Glasses or contact lenses correct this problem, but Laser Eye Surgery at Optilase offers a permanent solution to waking up to blurred surroundings and having to fumble around for your glasses before you can make anything out clearly.
Ultraviolet light (UV) is invisible to the human eye, but we are exposed to it every day since the sun is the largest natural source of UV light in the universe. UV light is absorbed by the skin and also by the eyes.
Laser Eye Surgery sees artificial UV being applied in a controlled manner so that microscopic amounts of corneal tissue are removed from its surface in order to alter its shape.
What type of laser is used during Laser Eye Surgery?

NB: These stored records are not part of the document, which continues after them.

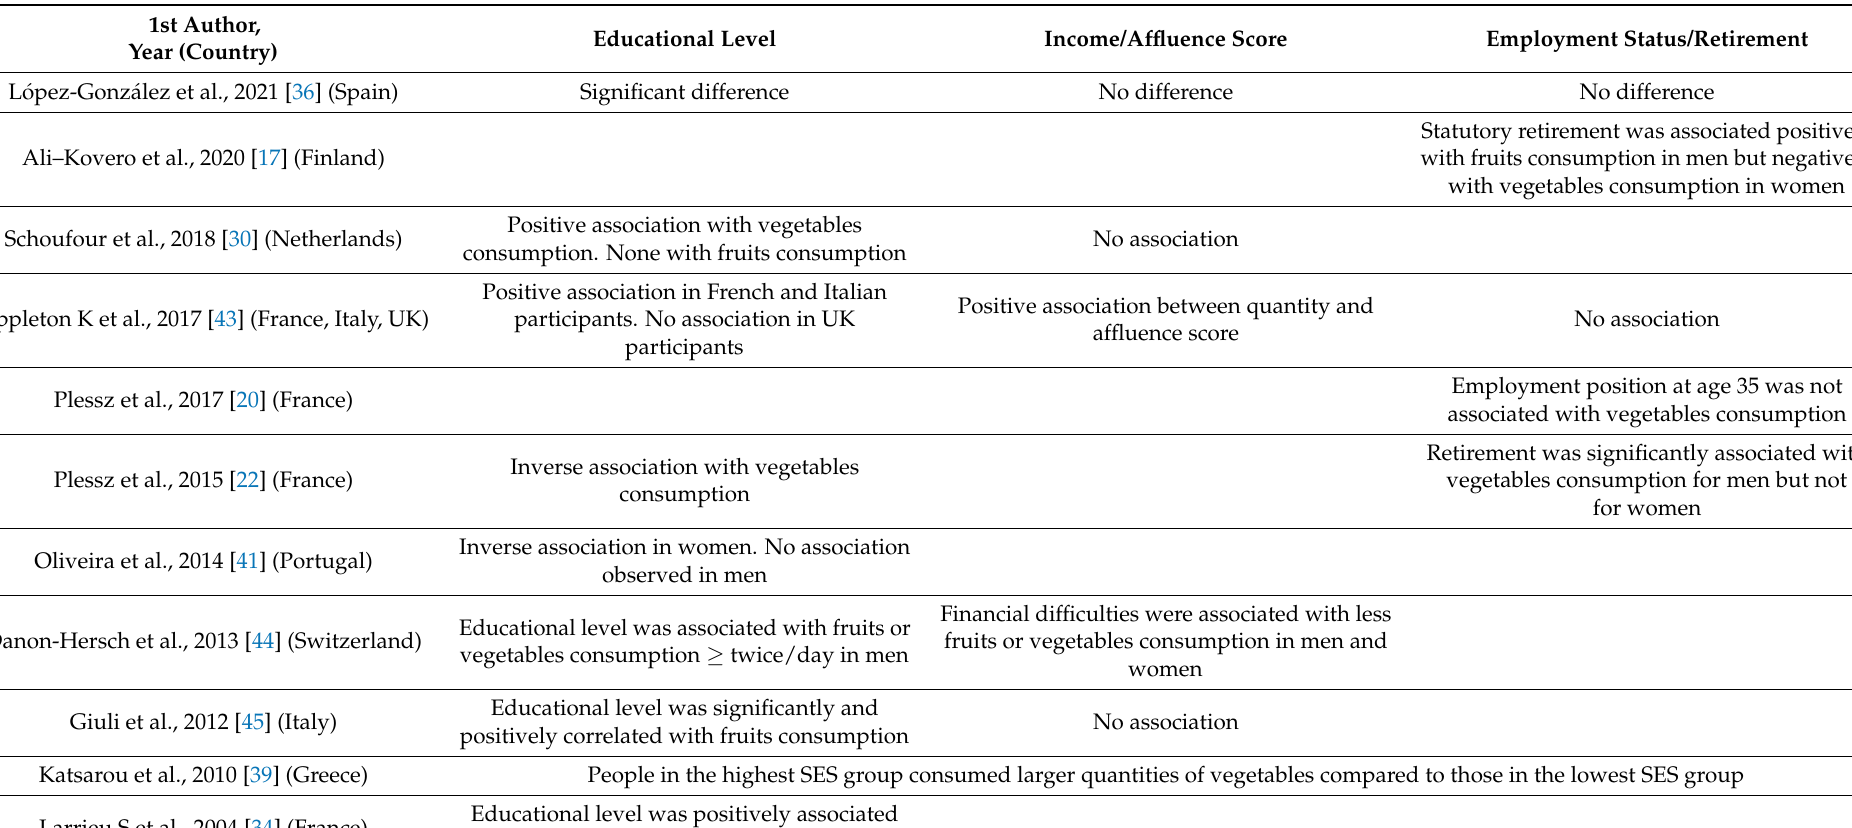
Table 5. Association between socioeconomic status (SES) determinants and fruits and vegetables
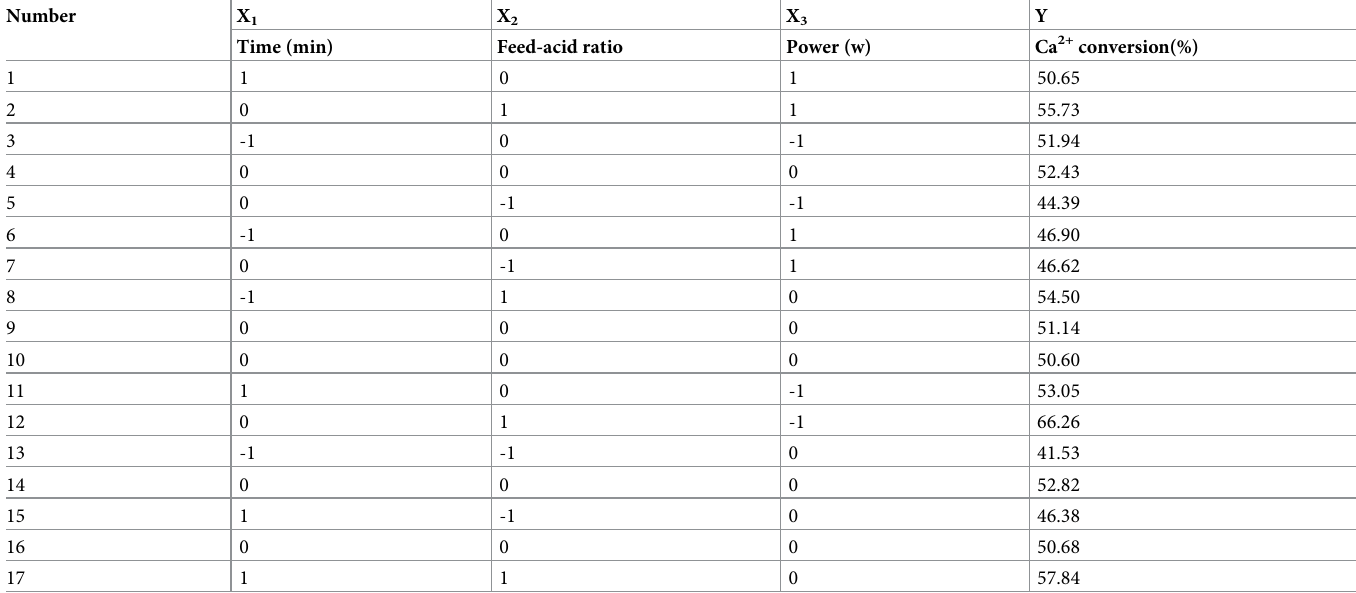
Table 1. Optimization of response surface results.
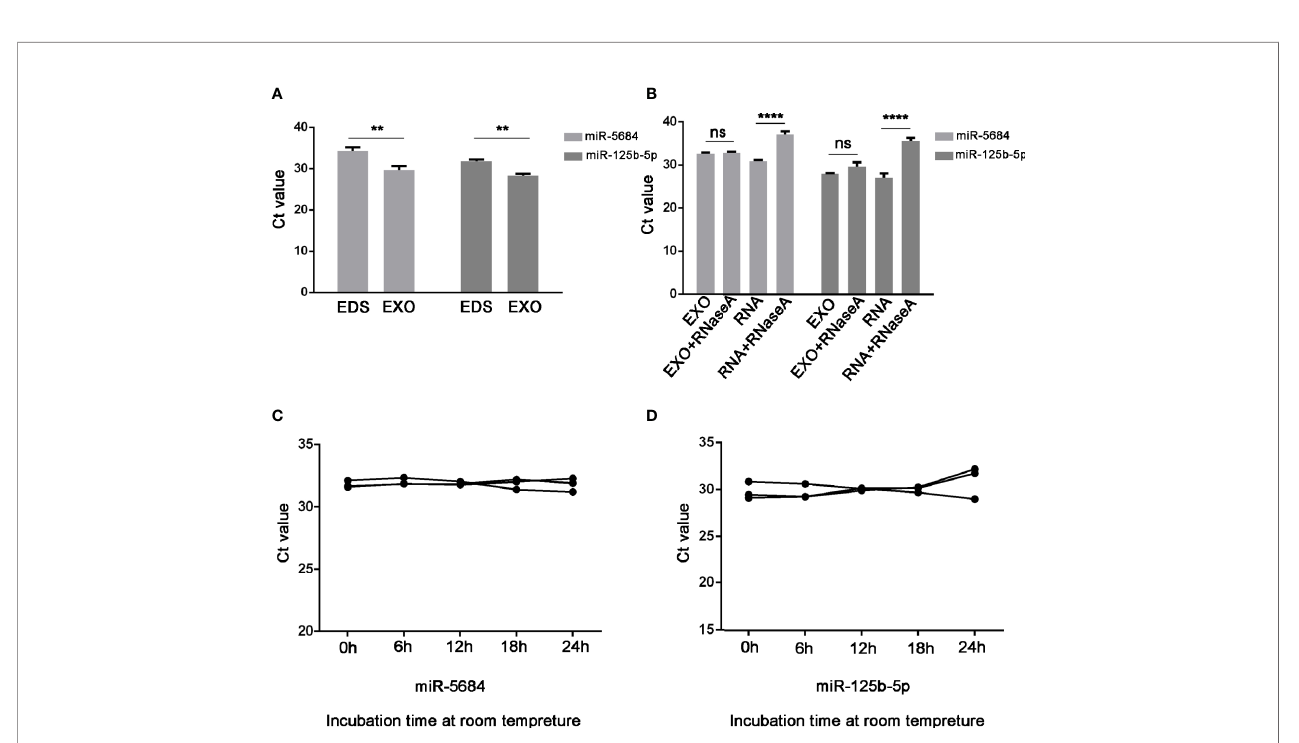
FIGURE 4 | Characteristics of serum exosomal miR-5684 and miR-125b-5p. (A) Expression levels of miR-5684 and miR-125b-5p from serum exosomes (EXO) and exosome-depleted supernatant (EDS). (B) Expression levels of both miRNAs in exosomes treated with RNase A or in isolated RNA. (C, D) Expression levels of the miRNAs in exosomes incubated at room temperature for different durations (**P < 0.01, ****P < 0.0001, ns, not signi fi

The Excimer Laser is a highly precise laser that is used during Laser Eye Surgery that emits a very specific cool ultraviolet beam of light (193nm or approximately 60mW).
The principle of how the revolutionary Excimer Laser works makes it particularly suitable for Laser Eye Surgery as it produces targeted laser energy that ruptures the collagen molecules that make up the cornea, which in essence is a transparent connective tissue.
Are lasers safe to use on human eyes?
The Excimer Laser was first used on human eyes in the 1980s and its success in mainstream Laser Eye Surgery is reflected in the fact that LASIK is the world’s most popular elective surgery.
During Laser Eye Surgery, small rapid pulses of laser energy ablate microscopic amounts of corneal tissue from its periphery in the case of farsightedness or from its centre in cases of nearsightedness without causing damage to surrounding tissue.
All lasers used during Laser Eye Surgery are computer-controlled and also use eye-tracking software designed to react to involuntary eye movements.